◆ AIM OF THE EXERCISE
Return the listing below unchanged, minus its pictures.

=== Section Start ===

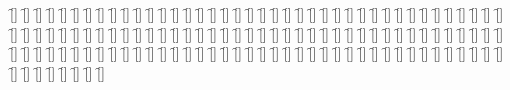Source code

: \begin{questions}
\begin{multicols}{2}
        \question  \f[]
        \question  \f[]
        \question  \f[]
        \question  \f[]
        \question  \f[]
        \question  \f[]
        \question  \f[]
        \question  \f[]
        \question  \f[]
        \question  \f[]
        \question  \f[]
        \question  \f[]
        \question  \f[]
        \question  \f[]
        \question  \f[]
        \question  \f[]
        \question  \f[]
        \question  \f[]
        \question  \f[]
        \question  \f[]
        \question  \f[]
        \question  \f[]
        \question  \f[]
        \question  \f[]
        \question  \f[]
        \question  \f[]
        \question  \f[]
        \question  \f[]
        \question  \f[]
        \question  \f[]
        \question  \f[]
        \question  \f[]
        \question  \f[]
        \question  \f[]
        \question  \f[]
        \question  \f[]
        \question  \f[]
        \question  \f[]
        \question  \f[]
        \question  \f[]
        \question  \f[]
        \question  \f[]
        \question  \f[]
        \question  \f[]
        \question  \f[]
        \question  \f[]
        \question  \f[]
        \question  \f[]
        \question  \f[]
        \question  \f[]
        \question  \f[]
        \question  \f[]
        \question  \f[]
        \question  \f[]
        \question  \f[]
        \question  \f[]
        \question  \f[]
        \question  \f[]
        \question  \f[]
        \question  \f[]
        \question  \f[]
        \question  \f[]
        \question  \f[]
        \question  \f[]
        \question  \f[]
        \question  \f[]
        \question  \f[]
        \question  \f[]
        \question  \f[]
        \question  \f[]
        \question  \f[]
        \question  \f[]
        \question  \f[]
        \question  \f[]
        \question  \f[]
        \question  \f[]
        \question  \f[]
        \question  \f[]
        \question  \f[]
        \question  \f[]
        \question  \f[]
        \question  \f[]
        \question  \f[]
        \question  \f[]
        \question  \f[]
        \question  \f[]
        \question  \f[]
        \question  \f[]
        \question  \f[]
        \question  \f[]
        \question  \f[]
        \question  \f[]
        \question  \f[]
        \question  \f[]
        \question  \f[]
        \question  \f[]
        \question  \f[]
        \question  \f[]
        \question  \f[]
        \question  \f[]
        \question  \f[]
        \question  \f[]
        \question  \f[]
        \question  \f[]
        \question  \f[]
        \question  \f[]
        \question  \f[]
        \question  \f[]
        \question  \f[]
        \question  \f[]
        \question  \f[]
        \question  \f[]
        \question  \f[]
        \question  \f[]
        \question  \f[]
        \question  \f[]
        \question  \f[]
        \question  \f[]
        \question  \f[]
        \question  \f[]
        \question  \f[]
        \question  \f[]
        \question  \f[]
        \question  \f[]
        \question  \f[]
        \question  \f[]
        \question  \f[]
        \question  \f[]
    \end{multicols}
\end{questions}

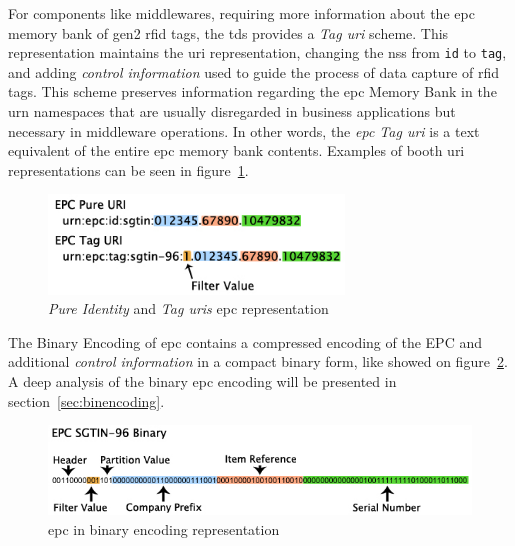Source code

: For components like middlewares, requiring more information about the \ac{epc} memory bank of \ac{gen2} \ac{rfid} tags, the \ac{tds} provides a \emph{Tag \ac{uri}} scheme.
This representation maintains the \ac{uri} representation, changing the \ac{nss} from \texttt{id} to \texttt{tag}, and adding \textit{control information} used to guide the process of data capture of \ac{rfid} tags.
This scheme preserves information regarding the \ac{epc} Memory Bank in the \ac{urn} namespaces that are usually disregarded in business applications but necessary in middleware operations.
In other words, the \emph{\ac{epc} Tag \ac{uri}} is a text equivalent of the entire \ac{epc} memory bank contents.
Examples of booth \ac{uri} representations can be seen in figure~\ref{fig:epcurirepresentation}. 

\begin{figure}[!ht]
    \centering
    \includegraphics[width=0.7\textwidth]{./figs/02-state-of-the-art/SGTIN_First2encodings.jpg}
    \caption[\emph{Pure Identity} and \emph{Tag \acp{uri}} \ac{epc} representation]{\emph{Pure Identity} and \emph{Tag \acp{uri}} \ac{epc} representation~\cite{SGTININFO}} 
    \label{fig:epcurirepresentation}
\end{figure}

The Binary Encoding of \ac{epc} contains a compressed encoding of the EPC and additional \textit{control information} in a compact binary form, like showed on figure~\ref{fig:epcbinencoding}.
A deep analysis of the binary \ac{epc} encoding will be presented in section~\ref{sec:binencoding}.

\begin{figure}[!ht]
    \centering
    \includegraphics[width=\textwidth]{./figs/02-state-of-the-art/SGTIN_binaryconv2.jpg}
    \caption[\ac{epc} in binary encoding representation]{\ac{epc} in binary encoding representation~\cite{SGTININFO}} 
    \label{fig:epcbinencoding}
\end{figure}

=== Section End ===

◆ TASK ANSWER
Source code

: \begin{questions}
\begin{multicols}{2}
        \question  \f[]
        \question  \f[]
        \question  \f[]
        \question  \f[]
        \question  \f[]
        \question  \f[]
        \question  \f[]
        \question  \f[]
        \question  \f[]
        \question  \f[]
        \question  \f[]
        \question  \f[]
        \question  \f[]
        \question  \f[]
        \question  \f[]
        \question  \f[]
        \question  \f[]
        \question  \f[]
        \question  \f[]
        \question  \f[]
        \question  \f[]
        \question  \f[]
        \question  \f[]
        \question  \f[]
        \question  \f[]
        \question  \f[]
        \question  \f[]
        \question  \f[]
        \question  \f[]
        \question  \f[]
        \question  \f[]
        \question  \f[]
        \question  \f[]
        \question  \f[]
        \question  \f[]
        \question  \f[]
        \question  \f[]
        \question  \f[]
        \question  \f[]
        \question  \f[]
        \question  \f[]
        \question  \f[]
        \question  \f[]
        \question  \f[]
        \question  \f[]
        \question  \f[]
        \question  \f[]
        \question  \f[]
        \question  \f[]
        \question  \f[]
        \question  \f[]
        \question  \f[]
        \question  \f[]
        \question  \f[]
        \question  \f[]
        \question  \f[]
        \question  \f[]
        \question  \f[]
        \question  \f[]
        \question  \f[]
        \question  \f[]
        \question  \f[]
        \question  \f[]
        \question  \f[]
        \question  \f[]
        \question  \f[]
        \question  \f[]
        \question  \f[]
        \question  \f[]
        \question  \f[]
        \question  \f[]
        \question  \f[]
        \question  \f[]
        \question  \f[]
        \question  \f[]
        \question  \f[]
        \question  \f[]
        \question  \f[]
        \question  \f[]
        \question  \f[]
        \question  \f[]
        \question  \f[]
        \question  \f[]
        \question  \f[]
        \question  \f[]
        \question  \f[]
        \question  \f[]
        \question  \f[]
        \question  \f[]
        \question  \f[]
        \question  \f[]
        \question  \f[]
        \question  \f[]
        \question  \f[]
        \question  \f[]
        \question  \f[]
        \question  \f[]
        \question  \f[]
        \question  \f[]
        \question  \f[]
        \question  \f[]
        \question  \f[]
        \question  \f[]
        \question  \f[]
        \question  \f[]
        \question  \f[]
        \question  \f[]
        \question  \f[]
        \question  \f[]
        \question  \f[]
        \question  \f[]
        \question  \f[]
        \question  \f[]
        \question  \f[]
        \question  \f[]
        \question  \f[]
        \question  \f[]
        \question  \f[]
        \question  \f[]
        \question  \f[]
        \question  \f[]
        \question  \f[]
        \question  \f[]
        \question  \f[]
        \question  \f[]
        \question  \f[]
        \question  \f[]
        \question  \f[]
    \end{multicols}
\end{questions}

Source code

: For components like middlewares, requiring more information about the \ac{epc} memory bank of \ac{gen2} \ac{rfid} tags, the \ac{tds} provides a \emph{Tag \ac{uri}} scheme.
This representation maintains the \ac{uri} representation, changing the \ac{nss} from \texttt{id} to \texttt{tag}, and adding \textit{control information} used to guide the process of data capture of \ac{rfid} tags.
This scheme preserves information regarding the \ac{epc} Memory Bank in the \ac{urn} namespaces that are usually disregarded in business applications but necessary in middleware operations.
In other words, the \emph{\ac{epc} Tag \ac{uri}} is a text equivalent of the entire \ac{epc} memory bank contents.
Examples of booth \ac{uri} representations can be seen in figure~\ref{fig:epcurirepresentation}. 

\begin{figure}[!ht]
    \centering
    \includegraphics[width=0.7\textwidth]{./figs/02-state-of-the-art/SGTIN_First2encodings.jpg}
    \caption[\emph{Pure Identity} and \emph{Tag \acp{uri}} \ac{epc} representation]{\emph{Pure Identity} and \emph{Tag \acp{uri}} \ac{epc} representation~\cite{SGTININFO}} 
    \label{fig:epcurirepresentation}
\end{figure}

The Binary Encoding of \ac{epc} contains a compressed encoding of the EPC and additional \textit{control information} in a compact binary form, like showed on figure~\ref{fig:epcbinencoding}.
A deep analysis of the binary \ac{epc} encoding will be presented in section~\ref{sec:binencoding}.

\begin{figure}[!ht]
    \centering
    \includegraphics[width=\textwidth]{./figs/02-state-of-the-art/SGTIN_binaryconv2.jpg}
    \caption[\ac{epc} in binary encoding representation]{\ac{epc} in binary encoding representation~\cite{SGTININFO}} 
    \label{fig:epcbinencoding}
\end{figure}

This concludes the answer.